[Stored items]

'''

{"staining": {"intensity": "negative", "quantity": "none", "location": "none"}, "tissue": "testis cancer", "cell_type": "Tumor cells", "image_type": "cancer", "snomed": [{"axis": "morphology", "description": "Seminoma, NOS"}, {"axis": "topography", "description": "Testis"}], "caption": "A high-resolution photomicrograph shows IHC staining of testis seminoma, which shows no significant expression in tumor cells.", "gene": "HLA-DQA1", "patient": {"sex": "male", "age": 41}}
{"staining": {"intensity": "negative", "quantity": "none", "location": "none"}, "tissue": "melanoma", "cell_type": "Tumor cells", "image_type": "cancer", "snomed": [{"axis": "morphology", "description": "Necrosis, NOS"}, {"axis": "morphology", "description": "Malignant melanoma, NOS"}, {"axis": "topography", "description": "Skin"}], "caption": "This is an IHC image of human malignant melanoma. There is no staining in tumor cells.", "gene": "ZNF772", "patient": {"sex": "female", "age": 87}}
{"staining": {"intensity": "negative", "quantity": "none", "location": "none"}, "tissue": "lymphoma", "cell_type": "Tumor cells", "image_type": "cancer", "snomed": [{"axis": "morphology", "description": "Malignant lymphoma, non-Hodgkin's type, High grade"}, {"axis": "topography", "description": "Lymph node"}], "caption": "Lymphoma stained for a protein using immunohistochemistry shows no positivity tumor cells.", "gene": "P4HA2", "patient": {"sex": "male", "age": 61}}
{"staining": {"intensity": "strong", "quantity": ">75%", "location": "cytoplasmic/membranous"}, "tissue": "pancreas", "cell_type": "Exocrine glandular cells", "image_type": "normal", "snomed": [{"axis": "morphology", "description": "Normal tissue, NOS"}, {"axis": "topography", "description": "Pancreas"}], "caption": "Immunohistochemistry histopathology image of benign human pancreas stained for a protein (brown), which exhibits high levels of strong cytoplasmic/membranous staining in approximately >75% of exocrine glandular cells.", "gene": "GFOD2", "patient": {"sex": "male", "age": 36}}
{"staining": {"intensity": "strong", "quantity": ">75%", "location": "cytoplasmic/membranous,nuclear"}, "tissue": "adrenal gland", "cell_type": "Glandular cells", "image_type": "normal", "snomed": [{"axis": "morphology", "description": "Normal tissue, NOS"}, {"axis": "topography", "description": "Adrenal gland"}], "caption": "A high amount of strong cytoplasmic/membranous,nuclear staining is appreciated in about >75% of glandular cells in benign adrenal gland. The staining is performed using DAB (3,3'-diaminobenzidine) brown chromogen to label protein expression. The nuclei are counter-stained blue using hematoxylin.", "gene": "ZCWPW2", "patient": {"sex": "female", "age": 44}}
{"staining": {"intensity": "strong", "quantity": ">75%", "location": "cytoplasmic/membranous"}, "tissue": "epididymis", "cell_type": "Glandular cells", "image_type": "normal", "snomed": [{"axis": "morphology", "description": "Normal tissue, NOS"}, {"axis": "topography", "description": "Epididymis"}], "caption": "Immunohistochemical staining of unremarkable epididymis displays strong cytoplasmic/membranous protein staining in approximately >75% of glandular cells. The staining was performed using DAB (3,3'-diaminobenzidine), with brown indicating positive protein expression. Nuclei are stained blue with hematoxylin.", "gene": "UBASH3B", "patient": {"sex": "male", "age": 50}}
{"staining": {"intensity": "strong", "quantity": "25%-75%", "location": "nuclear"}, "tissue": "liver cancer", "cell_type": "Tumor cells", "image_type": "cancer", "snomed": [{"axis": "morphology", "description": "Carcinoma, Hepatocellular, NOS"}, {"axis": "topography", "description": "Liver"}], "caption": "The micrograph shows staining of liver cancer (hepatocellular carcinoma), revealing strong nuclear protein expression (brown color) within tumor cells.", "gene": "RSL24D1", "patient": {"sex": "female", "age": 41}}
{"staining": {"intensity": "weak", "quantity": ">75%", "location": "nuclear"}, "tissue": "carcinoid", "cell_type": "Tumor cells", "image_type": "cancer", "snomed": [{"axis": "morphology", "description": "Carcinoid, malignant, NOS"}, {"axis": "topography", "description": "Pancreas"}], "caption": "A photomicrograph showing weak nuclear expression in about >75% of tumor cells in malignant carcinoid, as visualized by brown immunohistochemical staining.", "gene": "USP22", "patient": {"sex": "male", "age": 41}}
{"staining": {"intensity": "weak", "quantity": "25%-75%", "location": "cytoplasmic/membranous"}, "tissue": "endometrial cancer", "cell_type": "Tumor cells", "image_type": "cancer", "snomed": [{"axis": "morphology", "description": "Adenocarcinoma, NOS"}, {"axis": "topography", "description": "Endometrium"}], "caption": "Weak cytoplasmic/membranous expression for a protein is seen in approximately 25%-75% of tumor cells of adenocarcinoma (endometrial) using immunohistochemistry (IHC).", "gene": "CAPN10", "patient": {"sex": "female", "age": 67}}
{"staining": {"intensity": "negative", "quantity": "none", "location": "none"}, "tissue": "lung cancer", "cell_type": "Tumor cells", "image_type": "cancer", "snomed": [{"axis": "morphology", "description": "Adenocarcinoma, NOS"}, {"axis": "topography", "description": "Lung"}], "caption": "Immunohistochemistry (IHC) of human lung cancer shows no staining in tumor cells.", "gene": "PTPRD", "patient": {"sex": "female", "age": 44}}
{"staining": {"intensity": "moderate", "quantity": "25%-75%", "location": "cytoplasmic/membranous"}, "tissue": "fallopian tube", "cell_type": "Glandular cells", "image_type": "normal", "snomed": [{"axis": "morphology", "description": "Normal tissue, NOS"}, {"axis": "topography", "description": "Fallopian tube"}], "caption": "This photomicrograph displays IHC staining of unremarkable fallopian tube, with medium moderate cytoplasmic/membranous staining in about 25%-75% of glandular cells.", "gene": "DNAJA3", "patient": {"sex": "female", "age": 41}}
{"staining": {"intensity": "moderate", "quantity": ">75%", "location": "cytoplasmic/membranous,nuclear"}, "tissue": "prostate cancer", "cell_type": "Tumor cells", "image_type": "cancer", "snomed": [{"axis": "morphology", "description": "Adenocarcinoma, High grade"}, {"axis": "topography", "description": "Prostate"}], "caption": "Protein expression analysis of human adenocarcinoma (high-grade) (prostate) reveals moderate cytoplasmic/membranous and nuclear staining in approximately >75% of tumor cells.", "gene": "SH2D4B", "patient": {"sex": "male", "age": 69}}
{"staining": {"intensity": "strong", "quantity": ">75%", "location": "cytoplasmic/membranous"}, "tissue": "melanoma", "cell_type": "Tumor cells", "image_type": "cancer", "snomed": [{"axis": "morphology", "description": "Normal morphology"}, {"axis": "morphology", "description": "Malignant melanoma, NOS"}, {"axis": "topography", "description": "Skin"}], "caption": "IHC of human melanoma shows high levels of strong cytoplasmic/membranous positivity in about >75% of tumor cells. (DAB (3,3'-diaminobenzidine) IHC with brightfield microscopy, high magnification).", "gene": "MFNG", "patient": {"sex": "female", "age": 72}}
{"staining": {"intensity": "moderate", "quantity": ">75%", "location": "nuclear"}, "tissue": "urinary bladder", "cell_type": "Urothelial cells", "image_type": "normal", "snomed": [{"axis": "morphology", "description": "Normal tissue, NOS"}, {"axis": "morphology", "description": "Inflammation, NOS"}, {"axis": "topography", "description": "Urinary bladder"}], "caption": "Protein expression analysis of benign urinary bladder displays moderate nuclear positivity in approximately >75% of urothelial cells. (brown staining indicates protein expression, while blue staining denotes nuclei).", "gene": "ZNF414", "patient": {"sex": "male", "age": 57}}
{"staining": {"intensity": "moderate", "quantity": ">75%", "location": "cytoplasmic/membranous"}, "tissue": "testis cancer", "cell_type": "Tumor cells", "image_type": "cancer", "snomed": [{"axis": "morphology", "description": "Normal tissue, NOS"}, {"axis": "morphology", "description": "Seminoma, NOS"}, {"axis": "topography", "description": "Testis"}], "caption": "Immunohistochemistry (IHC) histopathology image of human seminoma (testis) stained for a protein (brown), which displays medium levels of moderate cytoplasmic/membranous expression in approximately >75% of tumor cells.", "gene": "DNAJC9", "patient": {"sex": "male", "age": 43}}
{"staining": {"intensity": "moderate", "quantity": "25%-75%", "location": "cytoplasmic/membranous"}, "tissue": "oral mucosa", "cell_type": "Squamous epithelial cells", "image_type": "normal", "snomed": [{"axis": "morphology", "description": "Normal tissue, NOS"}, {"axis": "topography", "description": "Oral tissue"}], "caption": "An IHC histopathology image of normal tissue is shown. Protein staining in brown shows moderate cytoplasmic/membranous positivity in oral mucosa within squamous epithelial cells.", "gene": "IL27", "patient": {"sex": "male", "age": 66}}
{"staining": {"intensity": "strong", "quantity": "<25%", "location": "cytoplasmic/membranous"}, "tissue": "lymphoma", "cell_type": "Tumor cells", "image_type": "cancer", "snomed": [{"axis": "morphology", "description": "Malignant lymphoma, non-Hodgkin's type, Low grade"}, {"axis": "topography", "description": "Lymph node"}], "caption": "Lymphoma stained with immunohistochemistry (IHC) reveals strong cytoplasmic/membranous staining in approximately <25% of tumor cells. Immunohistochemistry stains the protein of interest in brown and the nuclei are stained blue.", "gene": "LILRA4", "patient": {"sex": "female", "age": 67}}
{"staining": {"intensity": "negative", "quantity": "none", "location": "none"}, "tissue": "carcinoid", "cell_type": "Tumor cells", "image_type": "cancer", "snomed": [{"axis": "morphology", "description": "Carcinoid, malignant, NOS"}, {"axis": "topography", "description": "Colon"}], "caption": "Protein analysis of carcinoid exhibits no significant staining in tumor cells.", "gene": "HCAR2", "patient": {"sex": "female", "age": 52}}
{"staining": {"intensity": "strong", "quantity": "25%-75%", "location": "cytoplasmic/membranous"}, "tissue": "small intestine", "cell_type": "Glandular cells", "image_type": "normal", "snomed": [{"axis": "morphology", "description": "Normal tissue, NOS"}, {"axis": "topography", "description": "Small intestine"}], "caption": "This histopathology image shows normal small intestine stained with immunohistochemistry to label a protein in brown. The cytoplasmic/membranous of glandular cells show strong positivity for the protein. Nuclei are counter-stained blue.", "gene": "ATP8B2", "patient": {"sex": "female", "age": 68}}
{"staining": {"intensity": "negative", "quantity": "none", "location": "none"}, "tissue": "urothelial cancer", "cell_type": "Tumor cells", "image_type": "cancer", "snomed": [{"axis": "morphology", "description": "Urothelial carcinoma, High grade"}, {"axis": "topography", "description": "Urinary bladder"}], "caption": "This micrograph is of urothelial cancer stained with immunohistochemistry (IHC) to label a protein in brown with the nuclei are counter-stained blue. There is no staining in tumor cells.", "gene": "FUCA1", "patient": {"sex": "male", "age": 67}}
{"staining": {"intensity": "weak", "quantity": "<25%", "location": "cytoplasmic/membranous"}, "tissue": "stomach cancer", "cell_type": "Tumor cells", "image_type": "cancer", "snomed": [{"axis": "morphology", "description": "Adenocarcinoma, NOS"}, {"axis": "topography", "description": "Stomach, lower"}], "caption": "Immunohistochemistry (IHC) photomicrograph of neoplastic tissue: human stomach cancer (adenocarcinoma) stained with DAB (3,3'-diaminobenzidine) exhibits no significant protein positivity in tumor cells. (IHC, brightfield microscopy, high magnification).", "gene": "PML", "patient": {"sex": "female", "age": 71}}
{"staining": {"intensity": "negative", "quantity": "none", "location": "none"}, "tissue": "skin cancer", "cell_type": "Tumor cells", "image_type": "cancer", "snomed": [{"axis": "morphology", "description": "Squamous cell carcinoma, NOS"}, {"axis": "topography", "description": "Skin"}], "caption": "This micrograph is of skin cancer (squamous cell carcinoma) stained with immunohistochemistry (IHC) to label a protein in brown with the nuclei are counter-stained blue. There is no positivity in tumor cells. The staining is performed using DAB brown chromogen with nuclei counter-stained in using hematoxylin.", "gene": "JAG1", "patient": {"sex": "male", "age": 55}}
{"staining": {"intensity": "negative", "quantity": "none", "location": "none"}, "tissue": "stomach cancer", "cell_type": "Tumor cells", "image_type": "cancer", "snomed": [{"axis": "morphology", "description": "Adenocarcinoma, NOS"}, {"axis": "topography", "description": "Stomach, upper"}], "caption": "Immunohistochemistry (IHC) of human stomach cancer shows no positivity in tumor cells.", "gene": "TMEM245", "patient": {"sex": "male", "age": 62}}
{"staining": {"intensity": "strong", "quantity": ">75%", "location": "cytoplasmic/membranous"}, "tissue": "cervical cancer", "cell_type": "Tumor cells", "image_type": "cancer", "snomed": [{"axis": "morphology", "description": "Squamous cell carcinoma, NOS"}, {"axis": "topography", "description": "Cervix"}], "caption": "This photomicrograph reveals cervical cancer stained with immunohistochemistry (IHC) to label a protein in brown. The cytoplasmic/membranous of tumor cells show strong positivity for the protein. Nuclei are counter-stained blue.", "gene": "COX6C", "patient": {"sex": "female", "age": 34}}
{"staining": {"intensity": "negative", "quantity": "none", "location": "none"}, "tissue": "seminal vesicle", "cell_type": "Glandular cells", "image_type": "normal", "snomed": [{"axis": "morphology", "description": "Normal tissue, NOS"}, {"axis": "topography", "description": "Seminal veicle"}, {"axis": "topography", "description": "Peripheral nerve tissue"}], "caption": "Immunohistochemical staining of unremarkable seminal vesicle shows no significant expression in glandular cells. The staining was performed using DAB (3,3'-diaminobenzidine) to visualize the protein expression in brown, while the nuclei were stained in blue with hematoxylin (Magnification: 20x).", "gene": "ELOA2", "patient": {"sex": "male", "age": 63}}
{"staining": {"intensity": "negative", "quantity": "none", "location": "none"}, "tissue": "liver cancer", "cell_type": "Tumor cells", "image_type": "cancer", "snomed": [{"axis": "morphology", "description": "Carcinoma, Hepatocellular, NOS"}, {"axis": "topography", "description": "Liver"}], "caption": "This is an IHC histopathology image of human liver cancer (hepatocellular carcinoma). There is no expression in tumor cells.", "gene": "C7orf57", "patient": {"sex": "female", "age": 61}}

'''

### Exercise objective
Only the lines from the one that holds "photomicrograph reveals cervical" through the end of the records should appear in the answer, each restated exactly.

### Solution to this problem
{"staining": {"intensity": "strong", "quantity": ">75%", "location": "cytoplasmic/membranous"}, "tissue": "cervical cancer", "cell_type": "Tumor cells", "image_type": "cancer", "snomed": [{"axis": "morphology", "description": "Squamous cell carcinoma, NOS"}, {"axis": "topography", "description": "Cervix"}], "caption": "This photomicrograph reveals cervical cancer stained with immunohistochemistry (IHC) to label a protein in brown. The cytoplasmic/membranous of tumor cells show strong positivity for the protein. Nuclei are counter-stained blue.", "gene": "COX6C", "patient": {"sex": "female", "age": 34}}
{"staining": {"intensity": "negative", "quantity": "none", "location": "none"}, "tissue": "seminal vesicle", "cell_type": "Glandular cells", "image_type": "normal", "snomed": [{"axis": "morphology", "description": "Normal tissue, NOS"}, {"axis": "topography", "description": "Seminal veicle"}, {"axis": "topography", "description": "Peripheral nerve tissue"}], "caption": "Immunohistochemical staining of unremarkable seminal vesicle shows no significant expression in glandular cells. The staining was performed using DAB (3,3'-diaminobenzidine) to visualize the protein expression in brown, while the nuclei were stained in blue with hematoxylin (Magnification: 20x).", "gene": "ELOA2", "patient": {"sex": "male", "age": 63}}
{"staining": {"intensity": "negative", "quantity": "none", "location": "none"}, "tissue": "liver cancer", "cell_type": "Tumor cells", "image_type": "cancer", "snomed": [{"axis": "morphology", "description": "Carcinoma, Hepatocellular, NOS"}, {"axis": "topography", "description": "Liver"}], "caption": "This is an IHC histopathology image of human liver cancer (hepatocellular carcinoma). There is no expression in tumor cells.", "gene": "C7orf57", "patient": {"sex": "female", "age": 61}}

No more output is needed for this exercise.